Azure integration: If deploying to Azure, leverage managed services — Azure Cache for Redis, Azure SQL, Azure Service Bus, Azure Cosmos DB. These eliminate operational overhead and provide built-in monitoring through Application Insights.
Testing: Use xUnit with Testcontainers for integration tests that spin up real databases in Docker. Mock external dependencies with NSubstitute. The WebApplicationFactory class lets you test your entire HTTP pipeline in-process.
Monitoring: Add Application Insights telemetry to track request latency, dependency calls, and custom metrics. Use structured logging with Serilog to make production debugging possible:
Log.Information("Processing order {OrderId} for {CustomerId}", orderId, customerId);
This gives you searchable, structured logs in Azure Monitor or Seq.

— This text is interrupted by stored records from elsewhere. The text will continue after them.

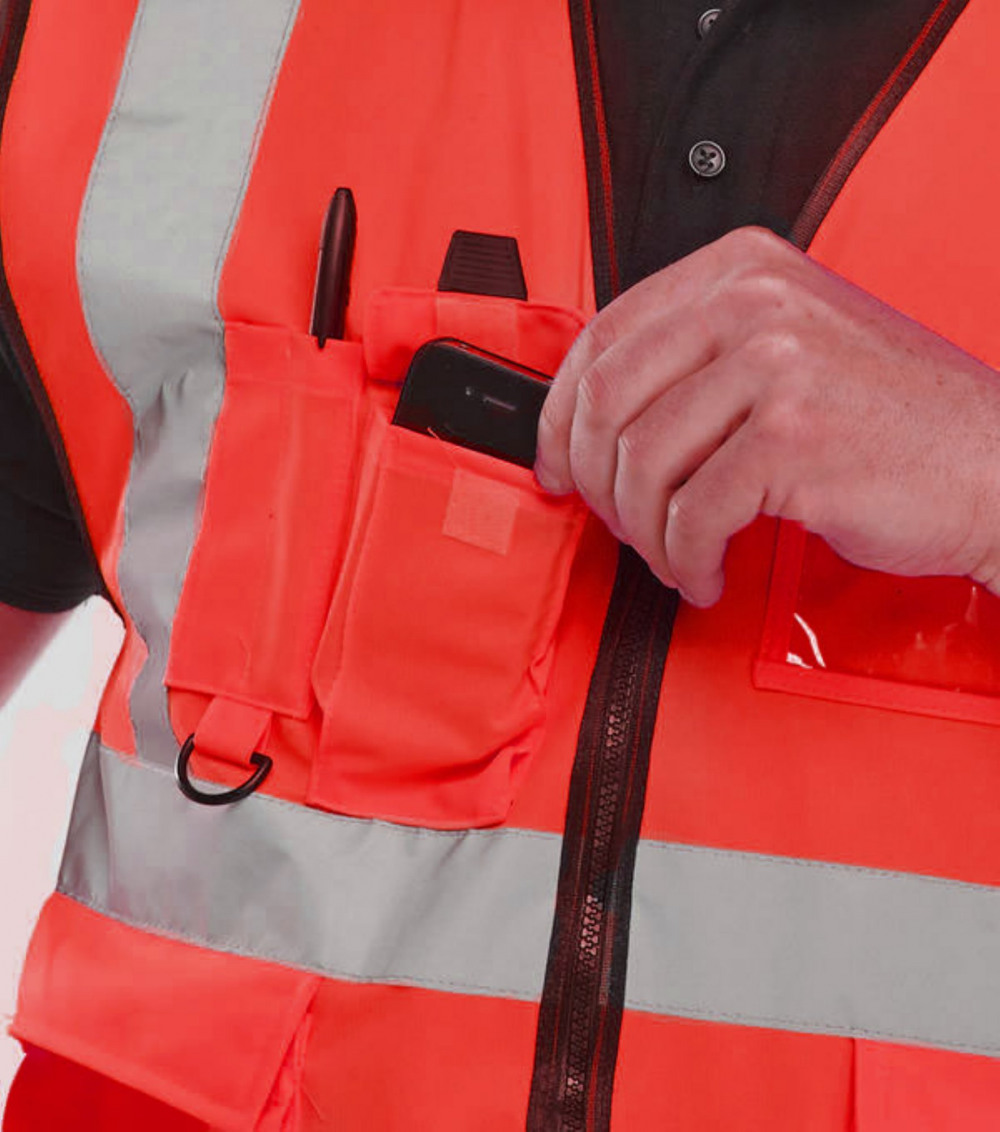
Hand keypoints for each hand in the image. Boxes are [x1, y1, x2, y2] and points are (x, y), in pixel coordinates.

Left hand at [535, 227, 999, 605]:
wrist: (992, 463)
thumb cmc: (889, 419)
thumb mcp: (788, 350)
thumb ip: (696, 361)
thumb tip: (591, 417)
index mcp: (741, 269)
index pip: (603, 335)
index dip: (559, 415)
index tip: (556, 464)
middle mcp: (753, 302)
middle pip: (606, 401)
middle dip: (594, 483)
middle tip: (615, 523)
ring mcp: (776, 365)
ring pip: (640, 463)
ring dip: (643, 534)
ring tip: (672, 556)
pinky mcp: (792, 437)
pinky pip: (690, 517)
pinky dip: (685, 562)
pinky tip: (705, 573)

System-Specific Clarifying Questions
Before designing Google Maps, ask questions specific to THIS system:
- Who are the primary users? Understanding the user base shapes every technical decision — consumer apps have different requirements than enterprise B2B systems.
- What is the read-to-write ratio? This determines whether you optimize for fast reads (caching, denormalization) or fast writes (write-ahead logs, async processing).
- What is the geographic distribution? Users in one country vs. global users fundamentally changes your data replication and CDN strategy.
- What is the acceptable latency? Some features need sub-100ms responses, others can tolerate seconds. This determines your caching and architecture strategy.
- What is the consistency requirement? Some data (payments, inventory) needs strong consistency. Other data (social feeds, recommendations) can be eventually consistent.
Architecture Deep Dive
The architecture for Google Maps should be designed around the specific access patterns of the system. Do not apply generic templates — every system has unique hotspots, bottlenecks, and scaling challenges.
Write Path: How does data enter the system? Is it bursty (event-driven, flash sales) or steady (sensor data, logs)? Bursty writes need queuing and backpressure. Steady writes can go directly to the database.
Read Path: How is data consumed? Is it fan-out (one write, many reads like social feeds) or point lookups (one read for specific data like user profiles)? Fan-out reads benefit from pre-computation and caching. Point lookups benefit from efficient indexing.
Hot Spots: Where are the bottlenecks? For Google Maps, identify the component that will fail first under load and design mitigation strategies: caching, sharding, rate limiting, or async processing.